### INSTRUCTIONS FOR THE TASK
Give only the number of lines in the records that include "shoulder".

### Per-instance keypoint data
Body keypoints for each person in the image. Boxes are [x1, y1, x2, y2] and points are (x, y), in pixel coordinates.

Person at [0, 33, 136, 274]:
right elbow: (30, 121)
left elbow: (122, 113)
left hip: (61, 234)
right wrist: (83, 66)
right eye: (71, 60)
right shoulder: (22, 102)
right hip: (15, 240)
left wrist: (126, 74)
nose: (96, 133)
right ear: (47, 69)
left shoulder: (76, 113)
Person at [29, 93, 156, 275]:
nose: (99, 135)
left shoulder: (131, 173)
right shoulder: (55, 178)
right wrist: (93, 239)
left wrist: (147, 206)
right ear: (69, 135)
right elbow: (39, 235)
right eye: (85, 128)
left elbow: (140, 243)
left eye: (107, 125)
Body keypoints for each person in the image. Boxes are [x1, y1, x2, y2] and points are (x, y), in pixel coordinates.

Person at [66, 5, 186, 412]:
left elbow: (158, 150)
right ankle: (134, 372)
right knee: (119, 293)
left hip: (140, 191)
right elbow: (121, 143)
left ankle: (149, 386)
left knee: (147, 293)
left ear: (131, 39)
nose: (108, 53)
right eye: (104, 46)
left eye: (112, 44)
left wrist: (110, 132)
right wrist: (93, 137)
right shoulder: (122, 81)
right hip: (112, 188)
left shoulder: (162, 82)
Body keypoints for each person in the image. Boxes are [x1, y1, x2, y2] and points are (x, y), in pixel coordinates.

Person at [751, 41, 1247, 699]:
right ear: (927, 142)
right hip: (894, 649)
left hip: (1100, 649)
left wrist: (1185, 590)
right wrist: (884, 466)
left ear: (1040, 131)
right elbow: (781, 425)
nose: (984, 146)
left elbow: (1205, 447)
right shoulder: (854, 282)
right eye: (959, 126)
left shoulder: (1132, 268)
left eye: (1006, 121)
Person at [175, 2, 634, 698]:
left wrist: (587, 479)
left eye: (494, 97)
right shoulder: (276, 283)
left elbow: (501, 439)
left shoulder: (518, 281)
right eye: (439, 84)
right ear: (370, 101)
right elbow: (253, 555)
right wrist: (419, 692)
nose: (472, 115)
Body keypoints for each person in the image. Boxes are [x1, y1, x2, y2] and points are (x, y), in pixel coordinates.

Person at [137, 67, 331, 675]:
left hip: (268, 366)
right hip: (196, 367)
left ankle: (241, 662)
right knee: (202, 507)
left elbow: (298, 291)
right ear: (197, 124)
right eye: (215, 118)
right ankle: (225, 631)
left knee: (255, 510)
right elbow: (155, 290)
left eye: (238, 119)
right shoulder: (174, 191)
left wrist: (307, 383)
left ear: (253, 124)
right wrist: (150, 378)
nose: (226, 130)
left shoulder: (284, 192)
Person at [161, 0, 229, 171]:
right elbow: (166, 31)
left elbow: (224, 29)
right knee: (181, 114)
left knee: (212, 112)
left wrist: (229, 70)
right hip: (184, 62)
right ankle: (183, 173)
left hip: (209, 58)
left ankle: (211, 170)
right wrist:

### SOLUTION TO THE EXERCISE
12